Overall view of ITER site mid-2022

First vacuum vessel sector and toroidal field coils in Tokamak pit

The ITER tokamak, of 12 m diameter, is built inside a cylindrical cryostat of 30 m height and 30 m diameter. The largest component parts before assembly are the circular poloidal coils with a 20 m diameter; the "D" shape  toroidal coils measure 17 x 9 m and the vacuum vessel sectors 13 x 7 m.

As well as the tokamak, the reactor operations required enormous, complex, plant systems for cooling, tritium treatment and radioactive waste processing.

ITER, Tokamak Complex with ancillary plant systems

ITER, Tritium processing facilityITER, Hot cell facility

ITER logistics

The enormous size of these components requires special logistics arrangement. The poloidal coils are, in fact, too large to transport and so constructed on site adjacent to the tokamak building. The vacuum vessel sectors and the toroidal coils are constructed outside France and transported by sea to Marseille. Here they are transferred from ship to barge in and the barge transports them through a canal and the Etang de Berre where the components are transferred to road transport for the remain trip to the ITER site The enormous planning and special equipment necessary for the logistics need to build ITER can be found on the official ITER website; The ITER Itinerary

It seems likely that the scale of these components is close to the maximum which can be transport by this way or any other possible logistics.

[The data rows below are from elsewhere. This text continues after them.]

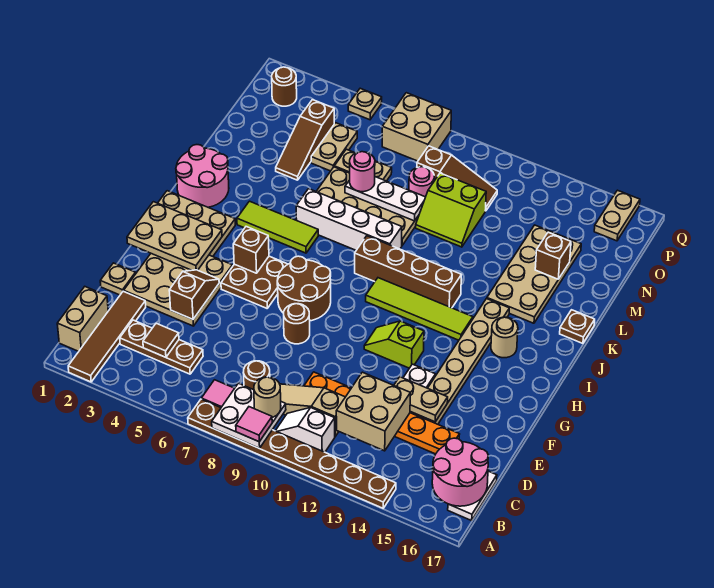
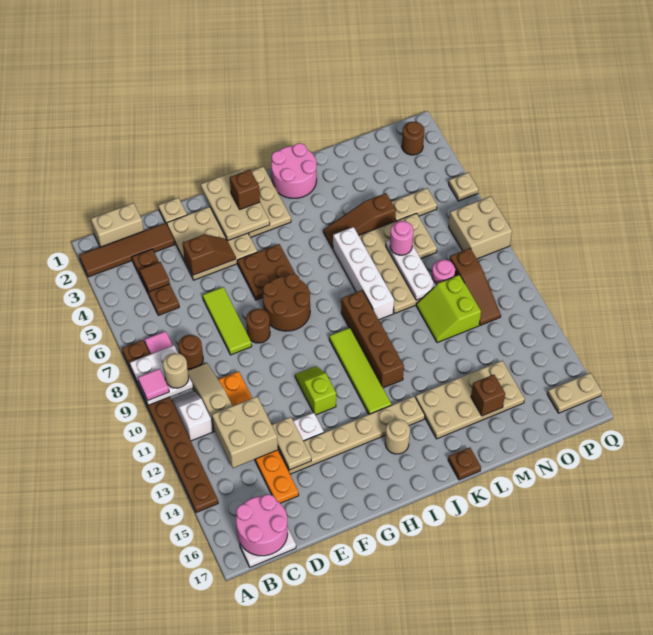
brown brick H5 level 2 -> brown brick H2 level 3
lime tile J4:J6 level 1 -> lime tile E6:E8 level 1
brown slope M4:O4 level 1 top O -> brown slope K5:M5 level 1 top M

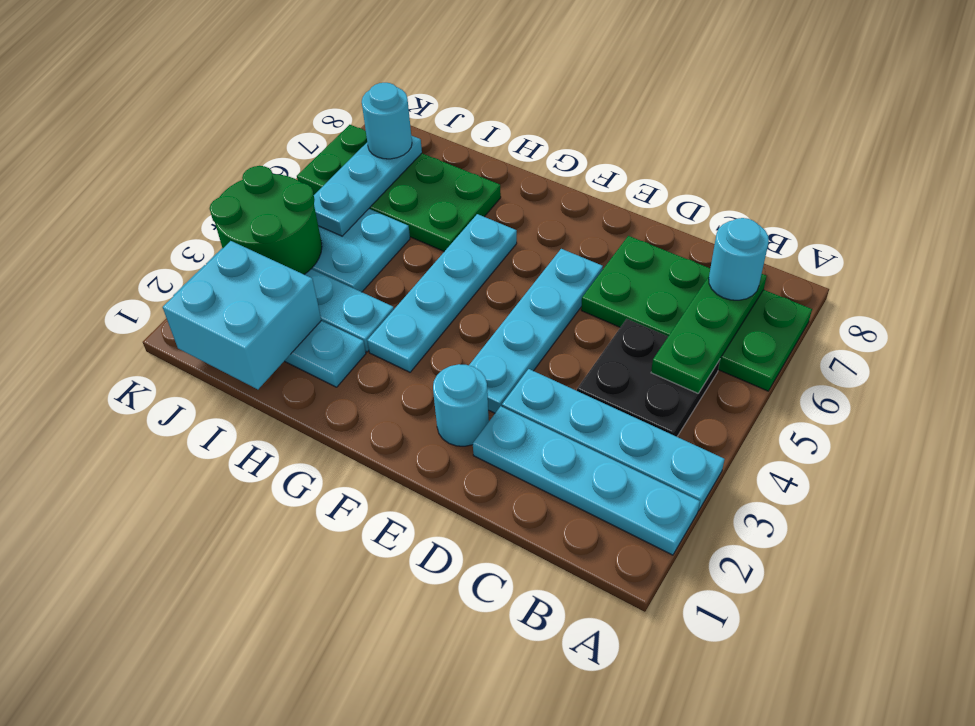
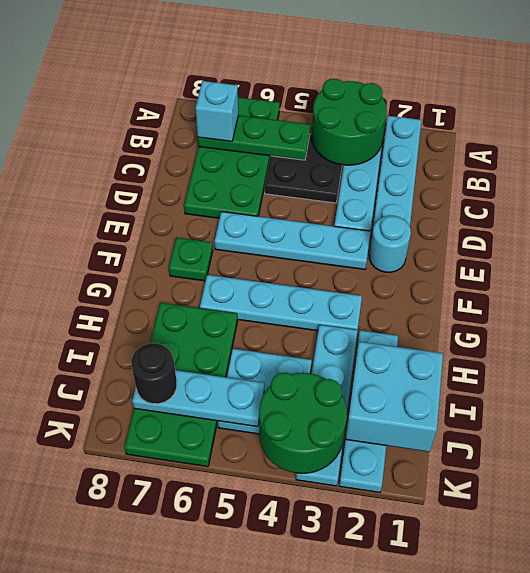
none -> green round brick A3:B4 level 2
cyan round brick B7 level 3 -> cyan brick B7 level 3
none -> green plate F7 level 1
cyan round brick J7 level 3 -> black round brick J7 level 3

Scale of commercial power reactors

After ITER, the progression towards commercial power reactors, is expected to pass via DEMO prototype reactors. Current plans for the EU-DEMO have similar elements as ITER, scaled-up in linear dimensions by a factor 1.5 and volume, so weight, by a factor 3.4. Further, the electrical power output of EU-DEMO is specified as 0.5 GW, while a commercial fusion reactor may have to compete with fission reactors of 1.8 GW.  While transporting DEMO parts might just be feasible with present day vehicles and roads, going bigger will not be. Hence, a simple scale-up of reactor size to achieve over 1 GW with the same technology is clearly impossible. The options for a commercial reactor must be either less power output or a significantly different design.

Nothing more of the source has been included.